自分に特別な才能がないのにはとっくに気づいていたが、せめて完全燃焼して限界を思い知らされないと諦めがつかないと考えていた。やりきった感がほしかった。
しかしマユミがいる以上、それは望むべくもない。重たい足かせを嵌めた状態でなんとか体勢を整えようとしてきたが、もう無理だ。音楽活動どころか日常生活すらままならない。マユミの浮気をきっかけにようやく離れることができると期待したものの、目論みは外れた。
そんなとき、ドラマーからバンドを抜けたいという相談を受けた。彼とは友人として馬が合ったし、僕の置かれている状況を理解してくれてはいたが、理解するのと活動をともにするのは別の話だ。むしろ理解しているからこそ、自由に音楽活動をするためにバンドを抜けるという結論に至ったのだろう。僕は彼の申し出を承諾した。

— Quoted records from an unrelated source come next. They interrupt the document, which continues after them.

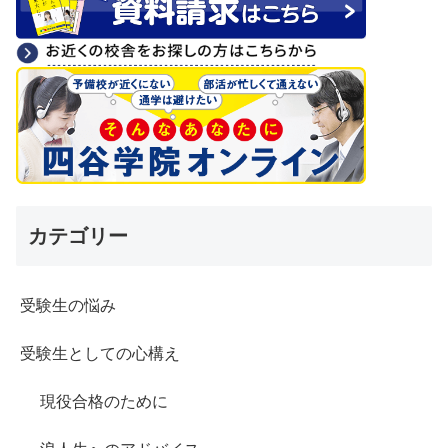
カテゴリー
受験生の悩み
受験生としての心構え
現役合格のために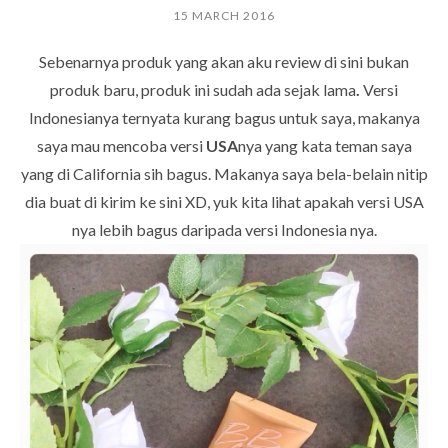
15 MARCH 2016
Sebenarnya produk yang akan aku review di sini bukan
produk baru, produk ini sudah ada sejak lama
.
Versi
Indonesianya ternyata kurang bagus untuk saya, makanya
saya mau mencoba versi
USA
nya yang kata teman saya
yang di California sih bagus. Makanya saya bela-belain nitip
dia buat di kirim ke sini XD, yuk kita lihat apakah versi USA
nya lebih bagus daripada versi Indonesia nya.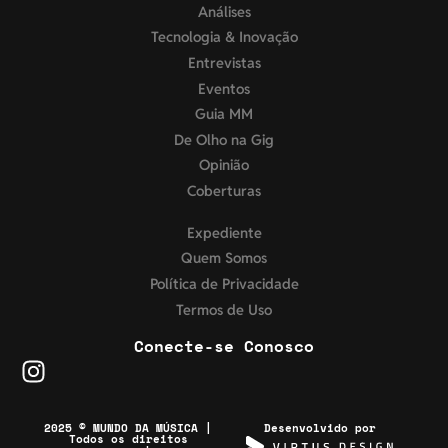
Análises
Tecnologia & Inovação
Entrevistas
Eventos
Guia MM
De Olho na Gig
Opinião
Coberturas
Expediente
Quem Somos
Política de Privacidade
Termos de Uso
Conecte-se Conosco
2025 © MUNDO DA MÚSICA |
Desenvolvido por
Todos os direitos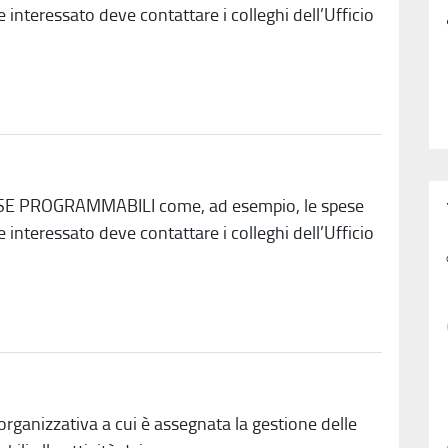
interessato deve contattare i colleghi dell’Ufficio
ESE PROGRAMMABILI come, ad esempio, le spese
interessato deve contattare i colleghi dell’Ufficio
anizzativa a cui è assegnata la gestione delle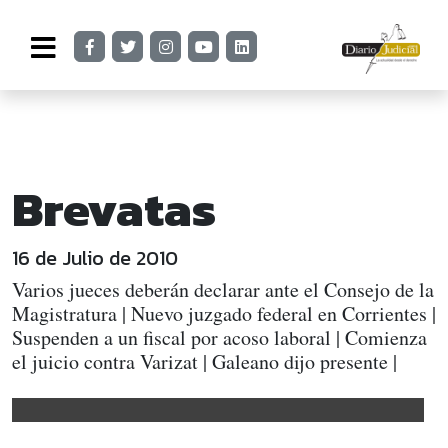
Brevatas
16 de Julio de 2010
Varios jueces deberán declarar ante el Consejo de la
Magistratura | Nuevo juzgado federal en Corrientes |
Suspenden a un fiscal por acoso laboral | Comienza
el juicio contra Varizat | Galeano dijo presente |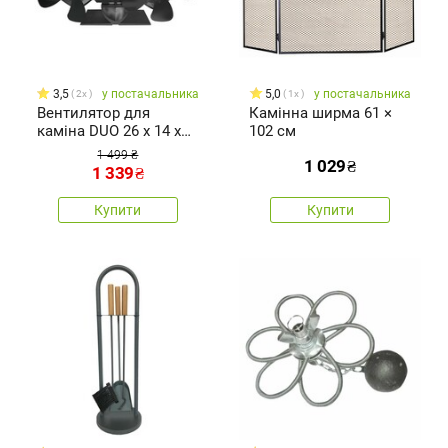
3,5
у постачальника
5,0
у постачальника
2x
1x
Вентилятор для
Камінна ширма 61 ×
каміна DUO 26 x 14 x
102 см
11 см
1 499 ₴
1 029
₴
1 339
₴
Купити
Купити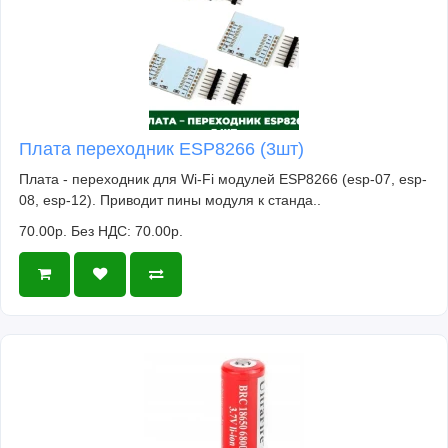
Плата переходник ESP8266 (3шт)
Плата - переходник для Wi-Fi модулей ESP8266 (esp-07, esp-
08, esp-12). Приводит пины модуля к станда..
70.00р.
Без НДС: 70.00р.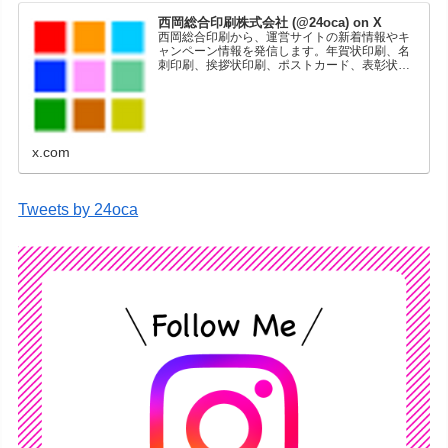
西岡総合印刷株式会社 (@24oca) on X
西岡総合印刷から、運営サイトの新着情報やキ
ャンペーン情報を発信します。年賀状印刷、名
刺印刷、挨拶状印刷、ポストカード、表彰状印
刷、学会ポスター、喪中はがき、オリジナルカ
レンダーなどをネットショップで販売していま
す。
x.com
Tweets by 24oca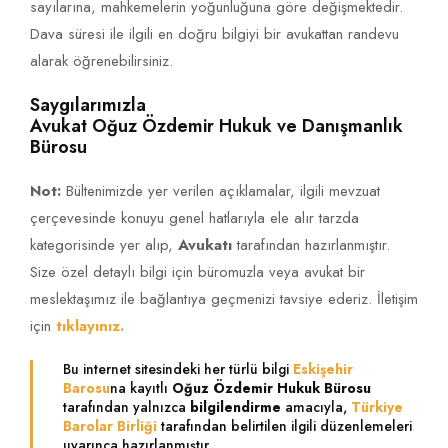
sayılarına, mahkemelerin yoğunluğuna göre değişmektedir.
Dava süresi ile ilgili en doğru bilgiyi bir avukattan randevu
alarak öğrenebilirsiniz.
Saygılarımızla
Avukat Oğuz Özdemir Hukuk ve Danışmanlık
Bürosu
Not:
Bültenimizde yer verilen açıklamalar, ilgili mevzuat
çerçevesinde konuyu genel hatlarıyla ele alır tarzda
kategorisinde yer alıp,
Avukatı
tarafından hazırlanmıştır.
Size özel detaylı bilgi için büromuzla veya avukat bir
meslektaşımız ile bağlantıya geçmenizi tavsiye ederiz. İletişim
için
tıklayınız.
Bu internet sitesindeki her türlü bilgi
Eskişehir
Barosu
na kayıtlı
Oğuz Özdemir Hukuk Bürosu
tarafından yalnızca
bilgilendirme
amacıyla,
Türkiye
Barolar Birliği
tarafından belirtilen ilgili düzenlemeleri
uyarınca hazırlanmıştır.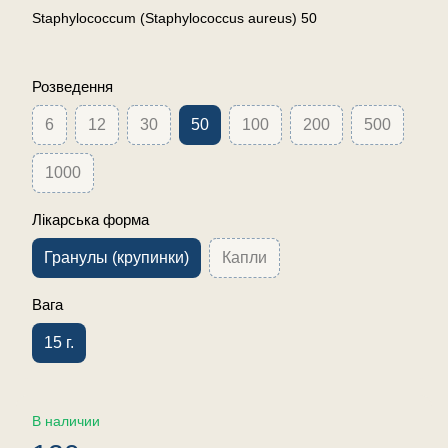
Staphylococcum (Staphylococcus aureus) 50
Розведення
6
12
30
50
100
200
500
1000
Лікарська форма
Гранулы (крупинки)
Капли
Вага
15 г.
В наличии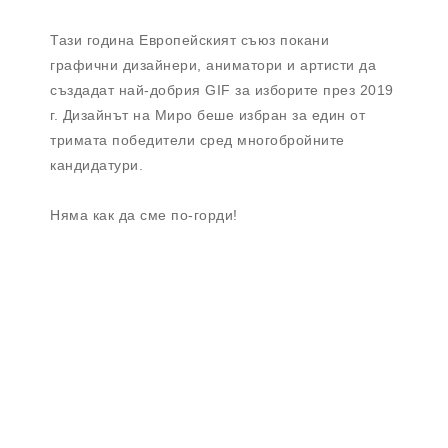
Тази година Европейският съюз покани
графични дизайнери, аниматори и артисти да
създадат най-добрия GIF за изборите през 2019
г. Дизайнът на Миро беше избран за един от
тримата победители сред многобройните
кандидатури.
Няма как да сме по-горди!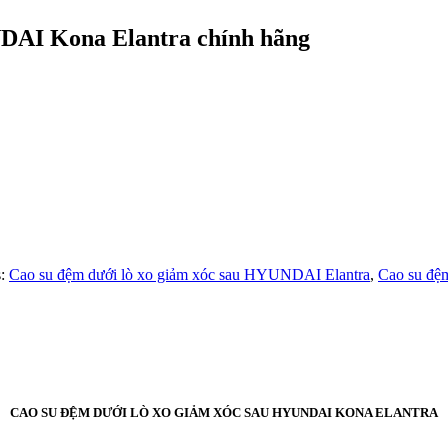
NDAI Kona Elantra chính hãng
:
Cao su đệm dưới lò xo giảm xóc sau HYUNDAI Elantra
,
Cao su đệ
CAO SU ĐỆM DƯỚI LÒ XO GIẢM XÓC SAU HYUNDAI KONA ELANTRA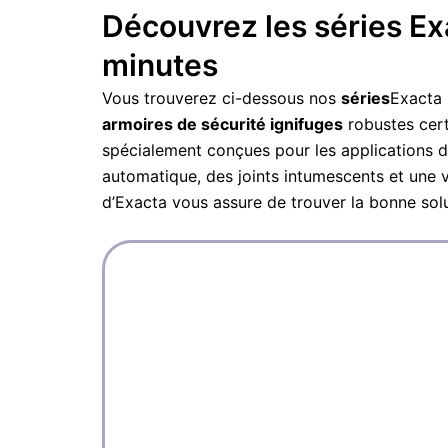
Découvrez les séries Ex
minutes
Vous trouverez ci-dessous nos
séries
Exacta
armoires de sécurité ignifuges
robustes cert
spécialement conçues pour les applications 
automatique, des joints intumescents et une 
d’Exacta vous assure de trouver la bonne solu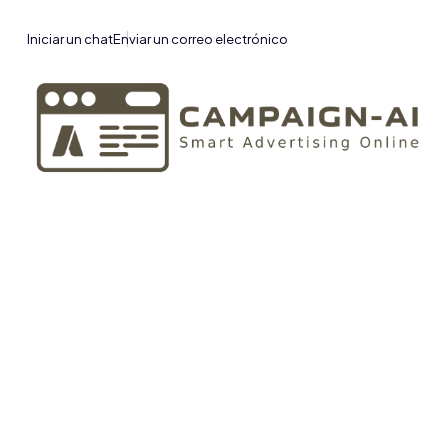
Iniciar un chat
Enviar un correo electrónico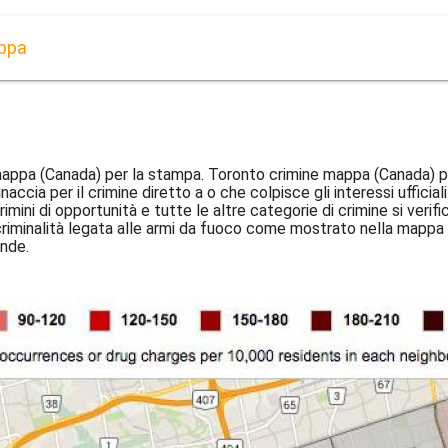
appa
appa (Canada) per la stampa. Toronto crimine mappa (Canada) per 
a per il crimine diretto a o che colpisce gli interessi ufficiali d
ini di opportunità e tutte le altre categorie di crimine si veri
iminalità legata alle armi da fuoco come mostrato nella mappa d
ande.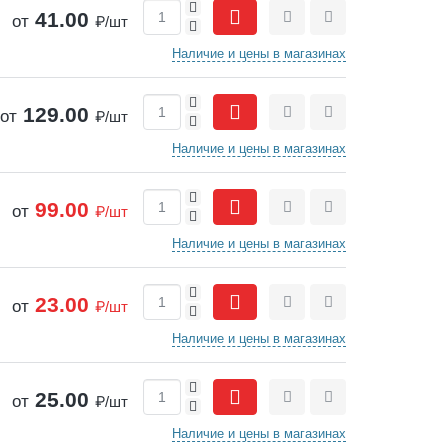
+
41.00
от
₽/шт
-
Сравнить
Отложить
Наличие и цены в магазинах
+
129.00
от
₽/шт
-
Сравнить
Отложить
Наличие и цены в магазинах
+
99.00
от
₽/шт
-
Сравнить
Отложить
Наличие и цены в магазинах
+
23.00
от
₽/шт
-
Сравнить
Отложить
Наличие и цены в магазинах
+
25.00
от
₽/шт
-
Сравнить
Отложить
Наличие и цены в магазинах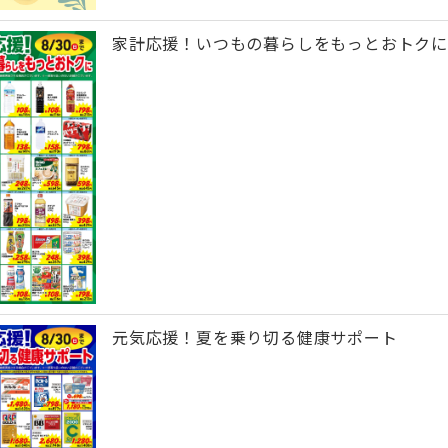
家計応援！いつもの暮らしをもっとおトクに
元気応援！夏を乗り切る健康サポート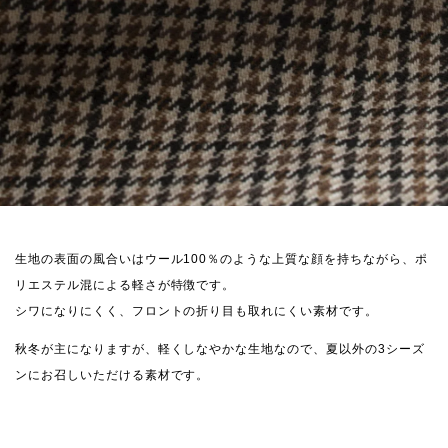
生地の表面の風合いはウール100％のような上質な顔を持ちながら、ポ
リエステル混による軽さが特徴です。
シワになりにくく、フロントの折り目も取れにくい素材です。
秋冬が主になりますが、軽くしなやかな生地なので、夏以外の3シーズ
ンにお召しいただける素材です。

これまでだったら即座に後任探しを開始するところだが、もうそんな気力は残っていなかった。バンドに誰が入るかは問題ではない。諸悪の根源が僕の隣にいるのだから、誰が入ろうが結果は見えている。
マユミがいないときにメンバー全員で話し合い、その時点で決まっていたライブの日程を消化し終えたらバンドを解散することに決めた。ドラマー以外のメンバーもそろそろ別々の道に進む頃合いだと感じていたらしく、反対意見は出なかった。
さて、問題はマユミだ。
案の定、解散の意向を伝えると、マユミは頑強に反対した。そもそもおまえが歌ってるわけでも演奏しているわけでも、曲を書いているわけでもないだろうと思うが、彼女にとってバンドはお気に入りの玩具だった。メンバーの意思など関係ない。僕自身が音楽にアイデンティティーを求めたのと同じように、いや、下手をするとそれ以上に、マユミは僕のバンドと自らを同一視していたのかもしれない。
ここまで続けてきたのを諦めるのか、やめてどうするんだと詰め寄るマユミに、僕は答えた。
「小説を書く」
さすがのマユミも、意表を突かれたようだった。僕にはそれまで読書の習慣がまったくなかったし、小説家になりたいと口にしたことすらなかった。実際、小説家に憧れたことなどなかった。マユミは僕が雑誌以外の本を読んでいる姿すら、見たことがなかったはずだ。
しかし少し前から、僕は小説を読み始めていた。ブックオフで買い込んできた小説を、マユミの不在時やスタジオやライブの待ち時間に読むようになった。読み始めてみるとそれまで敬遠してきたのを後悔するぐらいおもしろかったし、貧乏人にはそれほどお金がかからない娯楽というのも魅力だった。もともと映画は好きだったので、物語コンテンツを楽しむ素地はあったのだと思う。
とはいえその段階では、プロの小説家を目指すなどという次元ではなかった。何冊か読み終えて、小説って意外におもしろいじゃん、と認識をあらためた程度だ。
それでもマユミを納得させるには、音楽に代わるなにかが必要だった。たんに音楽をやめるというより、ほかにやりたいことが見つかったから音楽をやめるというほうが説得力が増す。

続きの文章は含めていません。